Les pénalisés à l'heure actuelle, ce sont les petits épargnants de contrats d'assurance-vie par actions entre autres qui voient une partie de leurs économies fondre et les signataires d'un prêt à taux variable dont les conditions deviennent prohibitives. C'est à ce niveau que nos banques ont du mal à réagir en toute sérénité. Un  fait parmi tant d'autres au sujet d'un transfert de PEA par exemple, sous mandat de gestion qui a pris trois mois après l'ordre initial et que pendant ce temps,  les cours des valeurs se sont effondrés. Le manquement au devoir de conseil de la banque est lourd de conséquences. Dans le cadre d'un mandat de gestion donné, la banque a investi sur des valeurs de plus de 90 % dans des fonds gérés par la banque en situation totale de conflit d'intérêt puisque d'une part, le groupe peut soutenir un fonds sous-commercialisé mal noté, ou dont la valeur de la part s'effondre et d'autre part, le même groupe et ses OPCVM encaissent à la fois les frais d'entrée et de sortie à chaque mouvement, et bien sûr des frais pour une speudo-gestion et bien avoir à l'esprit que, dans ce contexte, la banque n'apporte aucune réelle valeur ajoutée. Il est bon de rappeler que toutes les enseignes bancaires ont les mêmes pratiques alors rien ne sert de dévoiler telle ou telle banque.

A travers ce vécu, les responsables ne sont pas des virtuels de la finance mais bien des conseillers financiers de la banque et que faisons-nous ? Le client est en colère et lesdits conseillers absents, en formation, en congés, en rendez-vous,  et le groupe qui réfute ainsi toute concurrence contraint le départ de son client surtout s'il s'agit de seniors. Une absence de conseils, un refus de la concurrence et des situations de conflits d'intérêts font apparaitre une image catastrophique des banques qui ne peut qu'aggraver la désaffection des petits épargnants boursiers. Rappelons que les banques ont su placer leurs produits placements, assurance-vie titres par une politique marketing nébuleuse quant à leur contenu pour tout profane de l'épargne à risques.

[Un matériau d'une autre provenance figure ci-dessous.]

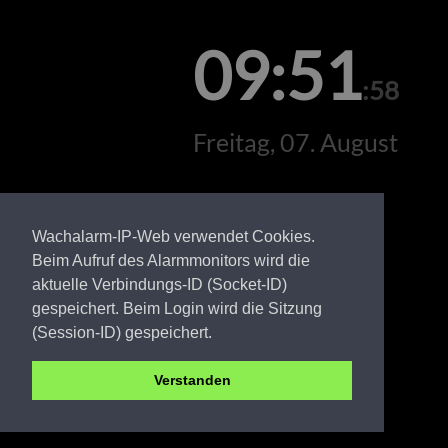
09:51
:58
Freitag, 07. August
Wachalarm-IP-Web verwendet Cookies.
Beim Aufruf des Alarmmonitors wird die
aktuelle Verbindungs-ID (Socket-ID)
gespeichert. Beim Login wird die Sitzung
(Session-ID) gespeichert.
Verstanden
EE FW Rückersdorf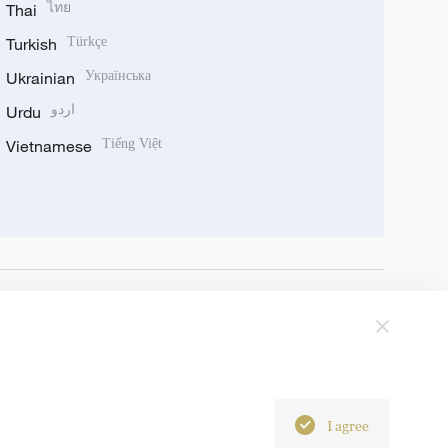
Thai
ไทย
Turkish
Türkçe
Ukrainian
Українська
Urdu
اردو
Vietnamese
Tiếng Việt
I agree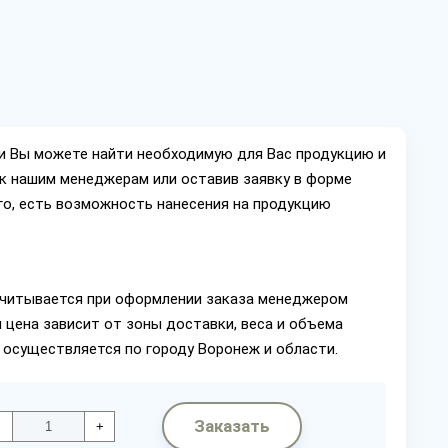
ии Вы можете найти необходимую для Вас продукцию и
ок нашим менеджерам или оставив заявку в форме
го, есть возможность нанесения на продукцию
читывается при оформлении заказа менеджером
 цена зависит от зоны доставки, веса и объема
 осуществляется по городу Воронеж и области.
Заказать
+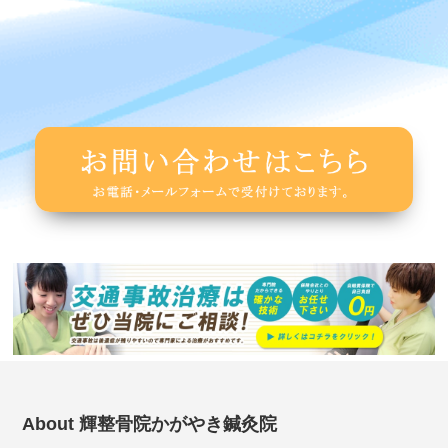
About 輝整骨院かがやき鍼灸院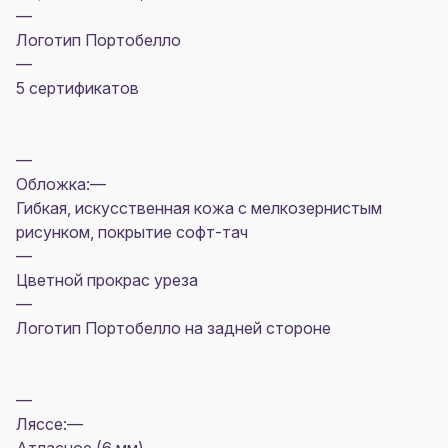
—
Логотип Портобелло
—
5 сертификатов
—
Обложка:—
Гибкая, искусственная кожа с мелкозернистым
рисунком, покрытие софт-тач
—
Цветной прокрас уреза
—
Логотип Портобелло на задней стороне
—
Ляссе:—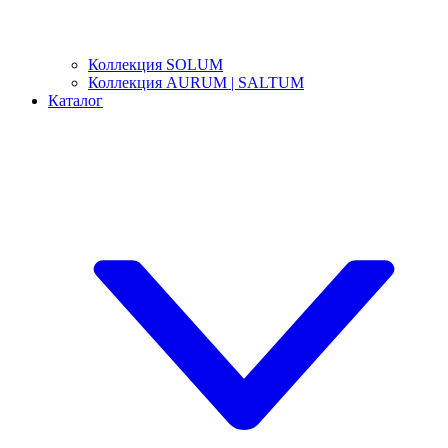
Коллекция SOLUM
Коллекция AURUM | SALTUM
Каталог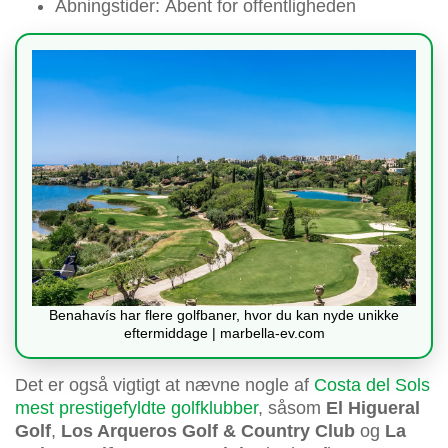
Åbningstider: Åbent for offentligheden
Benahavís har flere golfbaner, hvor du kan nyde unikke
eftermiddage | marbella-ev.com
Det er også vigtigt at nævne nogle af
Costa del Sols
mest prestigefyldte golfklubber
, såsom
El Higueral
Golf
,
Los Arqueros Golf & Country Club
og
La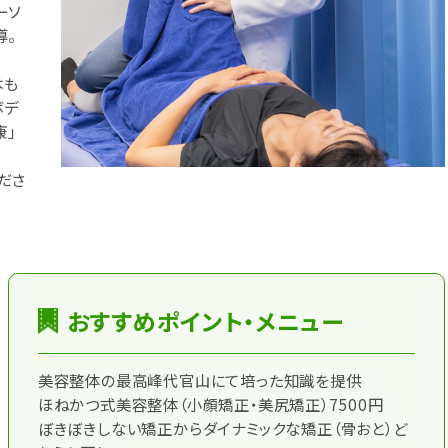
ーソ
導。
はも
ボデ
康」
ださ
おすすめポイント・メニュー
美容整体の最高峰代官山にて培った知識を提供
ほねかつ式美容整体（小顔矯正・美尻矯正）7500円
ぼきぼきしない矯正からダイナミックな矯正（骨おと）ど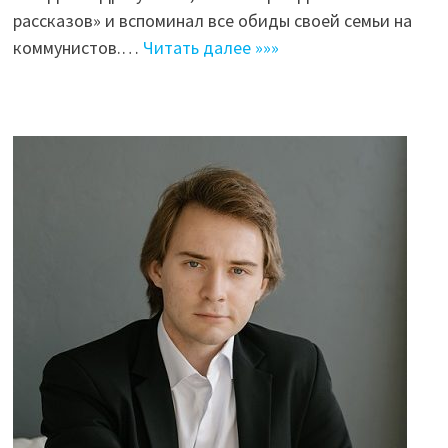
рассказов» и вспоминал все обиды своей семьи на
коммунистов.…
Читать далее »»»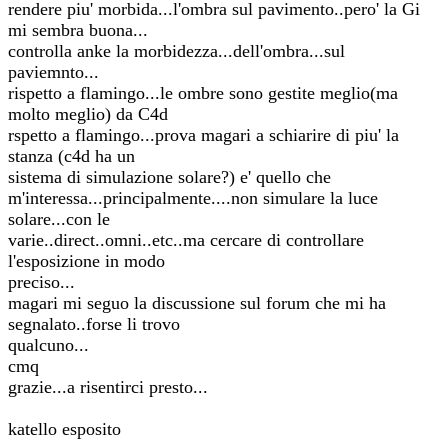
rendere piu' morbida...l'ombra sul pavimento..pero' la Gi
mi sembra buona...
controlla anke la morbidezza...dell'ombra...sul
paviemnto...
rispetto a flamingo...le ombre sono gestite meglio(ma
molto meglio) da C4d
rspetto a flamingo...prova magari a schiarire di piu' la
stanza (c4d ha un
sistema di simulazione solare?) e' quello che
m'interessa...principalmente....non simulare la luce
solare...con le
varie..direct..omni..etc..ma cercare di controllare
l'esposizione in modo
preciso...
magari mi seguo la discussione sul forum che mi ha
segnalato..forse li trovo
qualcuno...
cmq
grazie...a risentirci presto...
katello esposito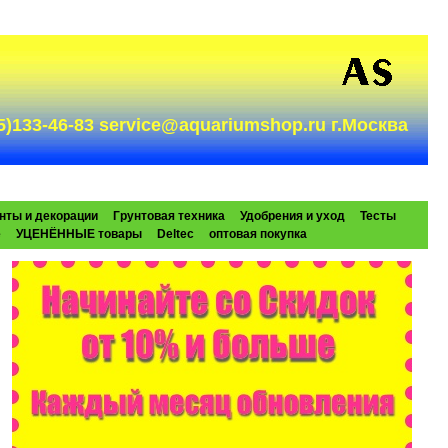
985)133-46-83 service@aquariumshop.ru г.Москва
нты и декорации
Грунтовая техника
Удобрения и уход
Тесты
e
УЦЕНЁННЫЕ товары
Deltec
оптовая покупка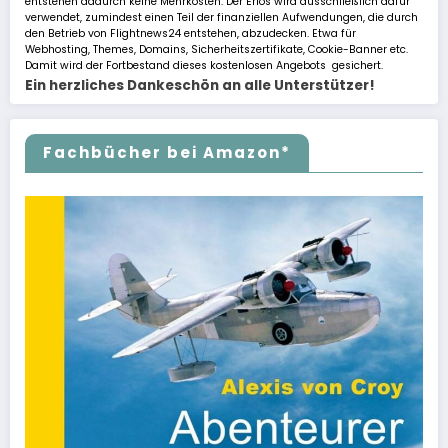
entstehen dadurch keine Mehrkosten. Der Erlös wird ausschließlich dafür
verwendet, zumindest einen Teil der finanziellen Aufwendungen, die durch
den Betrieb von Flightnews24 entstehen, abzudecken. Etwa für
Webhosting, Themes, Domains, Sicherheitszertifikate, Cookie-Banner etc.
Damit wird der Fortbestand dieses kostenlosen Angebots gesichert.
Ein herzliches Dankeschön an alle Unterstützer!
Fachbücher bei Amazon*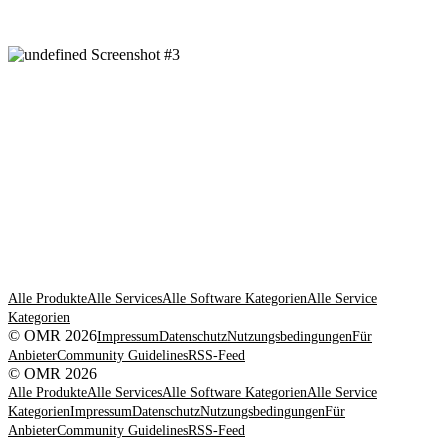
Alle Produkte
Alle Services
Alle Software Kategorien
Alle Service
Kategorien
© OMR 2026
Impressum
Datenschutz
Nutzungsbedingungen
Für
Anbieter
Community Guidelines
RSS-Feed
© OMR 2026
Alle Produkte
Alle Services
Alle Software Kategorien
Alle Service
Kategorien
Impressum
Datenschutz
Nutzungsbedingungen
Für
Anbieter
Community Guidelines
RSS-Feed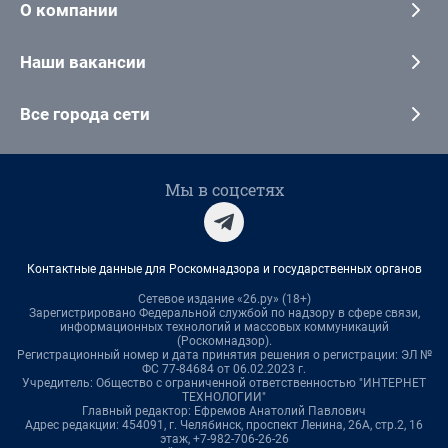
О компании
Наши вакансии
Все города сети
Мы в соцсетях
Контактные данные для Роскомнадзора и государственных органов
Сетевое издание «26.ру» (18+)
Зарегистрировано Федеральной службой по надзору в сфере связи,
информационных технологий и массовых коммуникаций
(Роскомнадзор).
Регистрационный номер и дата принятия решения о регистрации: ЭЛ №
ФС 77-84684 от 06.02.2023 г.
Учредитель: Общество с ограниченной ответственностью "ИНТЕРНЕТ
ТЕХНОЛОГИИ"
Главный редактор: Ефремов Анатолий Павлович
Адрес редакции: 454091, г. Челябинск, проспект Ленина, 26А, стр.2, 16
этаж, +7-982-706-26-26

Un autre domaine de vécu réside dans la situation des clients titulaires d'un prêt immo à taux variable qui constatent, découvrent,  sans bien en comprendre les rouages que leurs échéances, leur taux et la durée de leur emprunt augmentent subitement.

Comment s'y retrouver face à un tel jargon sur la maitrise du produit vendu par des conseilleurs du Crédit Foncier entre autres banques, qui a distribué des prêts à risques à une époque où effectivement la conjoncture était plus sereine. On constate que la banque a vendu en fonction bien entendu du capital prêté, avec un taux initial sur 15 ans à 2.90 % dans certains dossiers, avec une mensualité de 650 € et aujourd'hui le taux attractif de l'époque passe à 6.08 % sur une durée de 221 mois pour maintenir une mensualité dite "douce"  de 682 € !

Voilà une réalité que toute  banque a du mal à prendre en compte aux fins de renégocier ce type de prêt à fuir.

Alexandra PETIOT

www.acabe.fr

29/09/2008

GERANT, MA BANQUE REFUSE TOUT CREDIT....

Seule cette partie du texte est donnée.